Problems to solve:
a) In the message on area tree questions below, what does the proposal say can be discarded when a page is completed?
b) Transcribe the part of the message on area tree questions below between "2003-10-11 Thread Victor" and "can be reclaimed.", inclusive.

RE: area tree questions

2003-10-11 Thread Victor Mote
J.Pietschmann wrote:

 Victor Mote wrote:
  Since this is
  information that is useful only during layout, perhaps this
 change was made
  to make the Area Tree more lean (i.e. use less memory)?

 IIRC it was made to allow areas GC'd early. In the maintenance branch,
 if something keeps a reference to an area, like tables did, the tree
 for the whole page is kept until the page sequence ends and the whole
 FO subtree can be reclaimed.
 However, the parent pointer isn't always set properly, for example
 line areas may not set it (fortunately, because basic-link keeps a
 reference to the line).

Some of that makes sense, and some sounds like stuff that just needs to be
fixed. In any event, I understand the desire to keep the area tree lean.

  In both cases, the maintenance branch seems more correct to my
 naive eye.
 Uh, duh :-)

Hmmm. I don't know what this means.

  Is there any enthusiasm for a lowest-common-denominator
 approach to the area
  tree?
 No. I'd rather have the bugs in HEAD fixed. Then refactor the Area
 heirarchy (factoring out a bordered area, for example), and get a
 more efficient representation for words.

From my perspective, the first item is not really an option, yet. FWIW, it
is actually third on my list, after 1) PionerLS (and finally killing the
maintenance branch), and 2) fonts.

  I am contemplating adding a
  shadow concept to the FO Tree that would allow a layout
 system to store
  data in an object that has a one-to-one relationship with a
 node in the FO
  Tree.
 The bad news is there are areas not corresponding to FOs.

I didn't do a good job of explaining this. What I am looking at /
experimenting with is two separate shadow object concepts, one for FONode
and one for Area. (There is no GoF Shadow pattern -- the closest that I can
see is Decoration, and that is not it.) Each of these shadow concepts would
have a null interface, and each FONode and Area subclass would have exactly
one pointer to a shadow object conforming to the respective interface.
Implementations of the interface would belong to the LayoutStrategy, and
would be used to expand the respective tree objects. When a page is
completed, the related Area shadows can be discarded (even before the Areas
themselves have been). When a page sequence is completed any shadow objects
attached to it can be discarded as well. This gives LayoutStrategies a place
to store data that they may need without forcing either FOTree or AreaTree
to know anything or do anything about it. The only costs to the non-layout
portion of FOP is 1) the cost of the memory for the pointer in each FONode
and Area object, and 2) the cost of traversing the tree fragments and
discarding any shadow objects that exist. I think these costs are acceptable
for the additional flexibility. Of course, for LayoutStrategies that wish to
use them, there are additional costs, but those are tradeoffs anyway. The
LayoutManager LS goes through and creates a bunch of LM objects instead.

I am not entirely sure yet whether the above idea is feasible. The issue
that I haven't worked through yet is dealing with subclass differences,
e.g., if I need fo.flow.Block to have additional items stored that FONode
doesn't need, or InlineArea to have items that Area doesn't. I think our
already implemented Visitor patterns can help us with these issues. I'll
know more shortly. In the meantime, if you and Glen and anyone else paying
attention would care to comment on whether the above ideas are acceptable or
not, that would be appreciated. If they are *not*, then I believe bringing
the PioneerLS into the trunk is not feasible, and I will abandon it.

Provided information:
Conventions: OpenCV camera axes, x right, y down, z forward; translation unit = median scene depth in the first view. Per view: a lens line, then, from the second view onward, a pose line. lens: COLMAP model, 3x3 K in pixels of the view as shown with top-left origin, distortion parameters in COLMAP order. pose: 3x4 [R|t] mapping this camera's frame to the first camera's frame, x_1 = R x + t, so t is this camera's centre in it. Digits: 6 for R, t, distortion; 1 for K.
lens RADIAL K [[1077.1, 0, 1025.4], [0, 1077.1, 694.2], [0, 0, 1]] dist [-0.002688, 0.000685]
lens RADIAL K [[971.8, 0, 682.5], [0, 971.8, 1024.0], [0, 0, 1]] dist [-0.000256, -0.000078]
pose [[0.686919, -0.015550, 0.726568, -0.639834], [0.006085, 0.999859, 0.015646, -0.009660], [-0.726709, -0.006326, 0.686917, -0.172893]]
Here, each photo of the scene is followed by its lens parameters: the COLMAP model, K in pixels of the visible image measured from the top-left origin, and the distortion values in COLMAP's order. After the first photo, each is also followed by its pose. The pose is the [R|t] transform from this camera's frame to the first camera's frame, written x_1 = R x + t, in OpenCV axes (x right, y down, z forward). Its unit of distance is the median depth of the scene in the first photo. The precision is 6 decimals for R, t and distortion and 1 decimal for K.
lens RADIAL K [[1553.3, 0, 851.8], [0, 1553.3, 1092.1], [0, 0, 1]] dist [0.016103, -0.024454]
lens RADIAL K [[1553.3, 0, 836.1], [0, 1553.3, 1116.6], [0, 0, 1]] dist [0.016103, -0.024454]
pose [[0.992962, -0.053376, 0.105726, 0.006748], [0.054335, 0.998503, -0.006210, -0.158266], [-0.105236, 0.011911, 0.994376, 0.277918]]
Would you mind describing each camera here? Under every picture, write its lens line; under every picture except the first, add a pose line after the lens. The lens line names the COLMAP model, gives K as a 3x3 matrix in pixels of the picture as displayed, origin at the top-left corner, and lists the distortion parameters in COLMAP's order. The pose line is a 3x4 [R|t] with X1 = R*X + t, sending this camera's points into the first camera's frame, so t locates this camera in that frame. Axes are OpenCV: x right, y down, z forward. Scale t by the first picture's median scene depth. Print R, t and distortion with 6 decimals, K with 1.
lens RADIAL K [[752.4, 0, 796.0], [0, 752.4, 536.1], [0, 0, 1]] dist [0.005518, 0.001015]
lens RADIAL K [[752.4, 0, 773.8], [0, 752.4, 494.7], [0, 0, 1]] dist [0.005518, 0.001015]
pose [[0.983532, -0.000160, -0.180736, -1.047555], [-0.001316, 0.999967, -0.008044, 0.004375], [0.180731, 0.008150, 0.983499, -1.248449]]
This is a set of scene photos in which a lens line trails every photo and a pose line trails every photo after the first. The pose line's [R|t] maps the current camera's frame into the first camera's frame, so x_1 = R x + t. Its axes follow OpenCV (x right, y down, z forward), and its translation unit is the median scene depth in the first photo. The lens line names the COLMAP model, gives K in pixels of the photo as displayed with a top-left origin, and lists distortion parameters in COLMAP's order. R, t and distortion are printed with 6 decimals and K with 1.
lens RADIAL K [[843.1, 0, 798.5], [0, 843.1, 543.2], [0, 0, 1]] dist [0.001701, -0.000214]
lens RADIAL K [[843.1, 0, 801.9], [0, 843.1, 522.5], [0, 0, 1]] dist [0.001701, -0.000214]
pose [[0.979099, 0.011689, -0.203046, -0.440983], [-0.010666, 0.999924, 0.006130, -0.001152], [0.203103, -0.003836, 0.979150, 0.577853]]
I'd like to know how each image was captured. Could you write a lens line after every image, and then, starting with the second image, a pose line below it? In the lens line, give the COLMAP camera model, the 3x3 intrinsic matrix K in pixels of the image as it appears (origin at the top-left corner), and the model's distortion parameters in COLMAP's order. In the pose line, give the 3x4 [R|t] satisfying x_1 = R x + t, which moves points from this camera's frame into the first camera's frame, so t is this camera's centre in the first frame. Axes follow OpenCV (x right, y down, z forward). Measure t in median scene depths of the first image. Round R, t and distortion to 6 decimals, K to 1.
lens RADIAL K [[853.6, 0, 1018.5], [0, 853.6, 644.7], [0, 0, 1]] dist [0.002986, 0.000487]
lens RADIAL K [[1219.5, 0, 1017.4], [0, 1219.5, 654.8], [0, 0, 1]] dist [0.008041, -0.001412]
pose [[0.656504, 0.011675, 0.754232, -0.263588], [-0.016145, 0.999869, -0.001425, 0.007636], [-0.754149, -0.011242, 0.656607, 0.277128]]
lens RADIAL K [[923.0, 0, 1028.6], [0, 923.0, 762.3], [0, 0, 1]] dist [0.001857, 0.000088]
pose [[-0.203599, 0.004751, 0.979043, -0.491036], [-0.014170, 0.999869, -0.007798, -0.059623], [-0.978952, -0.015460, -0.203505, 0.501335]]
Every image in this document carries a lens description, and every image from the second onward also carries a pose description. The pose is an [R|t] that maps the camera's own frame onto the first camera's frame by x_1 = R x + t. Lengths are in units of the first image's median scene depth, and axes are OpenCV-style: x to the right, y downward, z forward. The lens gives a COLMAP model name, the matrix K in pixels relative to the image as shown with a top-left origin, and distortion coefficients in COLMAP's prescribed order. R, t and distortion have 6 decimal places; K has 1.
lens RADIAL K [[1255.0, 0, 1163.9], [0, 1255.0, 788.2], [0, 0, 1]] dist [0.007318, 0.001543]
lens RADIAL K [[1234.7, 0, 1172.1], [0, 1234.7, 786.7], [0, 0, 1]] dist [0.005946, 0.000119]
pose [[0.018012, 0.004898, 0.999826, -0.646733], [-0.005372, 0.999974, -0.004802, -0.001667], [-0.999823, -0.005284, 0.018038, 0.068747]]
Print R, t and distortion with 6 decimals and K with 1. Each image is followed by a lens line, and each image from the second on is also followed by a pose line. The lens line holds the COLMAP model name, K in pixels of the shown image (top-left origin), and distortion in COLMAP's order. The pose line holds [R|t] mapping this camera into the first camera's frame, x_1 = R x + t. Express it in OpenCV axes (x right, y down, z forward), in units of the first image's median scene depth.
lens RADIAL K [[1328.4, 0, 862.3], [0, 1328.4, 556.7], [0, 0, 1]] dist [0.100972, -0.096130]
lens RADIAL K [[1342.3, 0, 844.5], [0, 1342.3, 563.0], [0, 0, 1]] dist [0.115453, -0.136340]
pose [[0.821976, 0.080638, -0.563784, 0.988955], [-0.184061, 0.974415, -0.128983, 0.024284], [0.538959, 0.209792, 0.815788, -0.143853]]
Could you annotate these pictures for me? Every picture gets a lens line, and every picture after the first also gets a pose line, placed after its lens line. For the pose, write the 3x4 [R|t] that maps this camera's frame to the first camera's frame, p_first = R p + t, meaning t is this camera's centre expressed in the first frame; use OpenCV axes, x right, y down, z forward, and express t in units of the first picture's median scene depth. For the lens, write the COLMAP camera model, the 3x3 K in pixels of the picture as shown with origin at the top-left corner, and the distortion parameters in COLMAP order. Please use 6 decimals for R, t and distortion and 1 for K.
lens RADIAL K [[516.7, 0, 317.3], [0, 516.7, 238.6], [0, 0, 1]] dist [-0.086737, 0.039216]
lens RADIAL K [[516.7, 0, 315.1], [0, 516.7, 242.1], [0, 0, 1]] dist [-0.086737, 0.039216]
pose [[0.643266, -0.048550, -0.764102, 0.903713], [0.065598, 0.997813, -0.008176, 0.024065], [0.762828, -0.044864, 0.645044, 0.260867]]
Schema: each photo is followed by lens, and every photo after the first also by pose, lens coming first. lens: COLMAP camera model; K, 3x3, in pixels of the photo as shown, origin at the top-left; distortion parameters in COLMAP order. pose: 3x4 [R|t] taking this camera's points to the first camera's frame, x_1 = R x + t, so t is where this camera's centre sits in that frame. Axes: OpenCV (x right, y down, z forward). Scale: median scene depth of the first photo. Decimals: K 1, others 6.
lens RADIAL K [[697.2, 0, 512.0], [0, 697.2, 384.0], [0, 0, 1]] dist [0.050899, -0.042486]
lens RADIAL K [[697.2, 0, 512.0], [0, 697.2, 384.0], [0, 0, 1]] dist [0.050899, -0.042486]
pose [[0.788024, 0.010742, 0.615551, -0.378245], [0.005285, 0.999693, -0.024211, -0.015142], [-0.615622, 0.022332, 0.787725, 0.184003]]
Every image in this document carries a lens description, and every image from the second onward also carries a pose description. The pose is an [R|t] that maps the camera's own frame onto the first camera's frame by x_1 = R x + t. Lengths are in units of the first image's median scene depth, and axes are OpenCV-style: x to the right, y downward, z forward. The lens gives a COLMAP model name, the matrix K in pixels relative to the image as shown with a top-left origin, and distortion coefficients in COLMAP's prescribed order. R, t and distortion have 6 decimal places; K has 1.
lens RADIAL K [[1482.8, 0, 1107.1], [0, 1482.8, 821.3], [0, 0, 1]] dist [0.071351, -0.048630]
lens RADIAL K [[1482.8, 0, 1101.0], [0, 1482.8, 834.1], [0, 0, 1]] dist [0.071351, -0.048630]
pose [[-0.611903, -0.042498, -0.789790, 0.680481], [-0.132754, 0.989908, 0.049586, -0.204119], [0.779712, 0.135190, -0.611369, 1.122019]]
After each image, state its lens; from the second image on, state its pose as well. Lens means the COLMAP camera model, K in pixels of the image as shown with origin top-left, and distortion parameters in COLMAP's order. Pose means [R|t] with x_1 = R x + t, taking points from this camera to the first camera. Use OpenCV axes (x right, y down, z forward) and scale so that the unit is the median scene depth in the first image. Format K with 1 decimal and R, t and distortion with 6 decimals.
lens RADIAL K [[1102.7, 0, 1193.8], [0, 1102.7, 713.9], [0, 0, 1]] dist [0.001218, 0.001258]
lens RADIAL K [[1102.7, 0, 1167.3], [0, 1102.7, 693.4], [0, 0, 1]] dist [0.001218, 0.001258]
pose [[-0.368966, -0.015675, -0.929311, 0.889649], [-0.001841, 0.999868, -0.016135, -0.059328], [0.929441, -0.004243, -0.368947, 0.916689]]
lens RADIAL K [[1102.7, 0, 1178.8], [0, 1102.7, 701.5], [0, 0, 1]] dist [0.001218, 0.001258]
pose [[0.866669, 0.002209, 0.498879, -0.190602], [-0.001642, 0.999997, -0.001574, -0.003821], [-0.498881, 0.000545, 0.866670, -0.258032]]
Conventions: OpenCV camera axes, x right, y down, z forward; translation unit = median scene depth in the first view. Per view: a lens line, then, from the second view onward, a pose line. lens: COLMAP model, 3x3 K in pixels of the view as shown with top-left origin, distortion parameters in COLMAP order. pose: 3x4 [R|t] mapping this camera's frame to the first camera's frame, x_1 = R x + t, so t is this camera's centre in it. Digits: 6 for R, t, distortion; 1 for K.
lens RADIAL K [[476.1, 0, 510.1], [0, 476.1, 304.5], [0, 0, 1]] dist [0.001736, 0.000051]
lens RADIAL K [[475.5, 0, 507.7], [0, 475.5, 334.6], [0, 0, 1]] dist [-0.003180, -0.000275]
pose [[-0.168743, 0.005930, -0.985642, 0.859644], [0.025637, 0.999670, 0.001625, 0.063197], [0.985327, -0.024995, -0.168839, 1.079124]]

Exercise solutions:
a) The related Area shadows can be discarded, even before the Areas themselves are.

b)
2003-10-11 Thread Victor Mote
J.Pietschmann wrote:

 Victor Mote wrote:
  Since this is
  information that is useful only during layout, perhaps this
 change was made
  to make the Area Tree more lean (i.e. use less memory)?

 IIRC it was made to allow areas GC'd early. In the maintenance branch,
 if something keeps a reference to an area, like tables did, the tree
 for the whole page is kept until the page sequence ends and the whole
 FO subtree can be reclaimed.